Witnesses have told congressional investigators that the chief of the General Services Administration and a deputy in Karl Rove's political affairs office at the White House joined in a videoconference earlier this year with top GSA political appointees, who discussed ways to help Republican candidates.The committee will now investigate whether the remarks made during the videoconference, confirmed by "multiple sources" according to Waxman, "violated the Hatch Act, a federal law that restricts executive-branch employees from using their positions for political purposes."
With GSA Administrator Lurita Alexis Doan and up to 40 regional administrators on hand, J. Scott Jennings, the White House's deputy director of political affairs, gave a PowerPoint presentation on Jan. 26 of polling data about the 2006 elections.
When Jennings concluded his presentation to the GSA political appointees, Doan allegedly asked them how they could "help 'our candidates' in the next elections," according to a March 6 letter to Doan from Rep. Henry A. Waxman (D-Calif.), chairman of the House Oversight and Government Reform Committee.

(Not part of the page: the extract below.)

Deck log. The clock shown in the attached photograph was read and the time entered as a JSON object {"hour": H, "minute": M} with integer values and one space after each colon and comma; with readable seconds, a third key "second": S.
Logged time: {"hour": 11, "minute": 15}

Something I've noticed being increasingly expressed by people on both sides of the aisle is the thought that all administrations politicize the government. Rightwingers have long said it to justify what the Bushies are doing, like it's no big deal, but more and more leftwingers are now starting to say it with a sort of sigh of resignation, like what the Bushies are doing have wiped out all memory of previous administrations. It's simply not true that Bush administration attempts to turn every vein in every leaf on every twig on every branch of government into a political operation is typical of administrations of either party. There has been evidence that the Bush administration was, to be charitable, unusual in this regard for years, going back to engaging in paid propaganda and beyond.
We shouldn't lose sight of that, for a whole lot of reasons, not the least of which being that casual acceptance of or resignation to profound corruption in one administration makes its manifestation in subsequent administrations all the more likely.

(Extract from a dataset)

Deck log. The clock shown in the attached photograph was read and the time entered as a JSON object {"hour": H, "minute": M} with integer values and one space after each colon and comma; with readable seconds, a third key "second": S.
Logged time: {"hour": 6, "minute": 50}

We really need to still get angry and write our representatives about every single thing that happens like this, because "What do you expect?" will eventually bring us to a point where we genuinely can't expect anything else.
I know all about outrage fatigue, but dammit if one of my worst fears isn't that the legacy of the Bush administration will be making all kinds of bullshit acceptable by comparison, because we all got too tired to care anymore.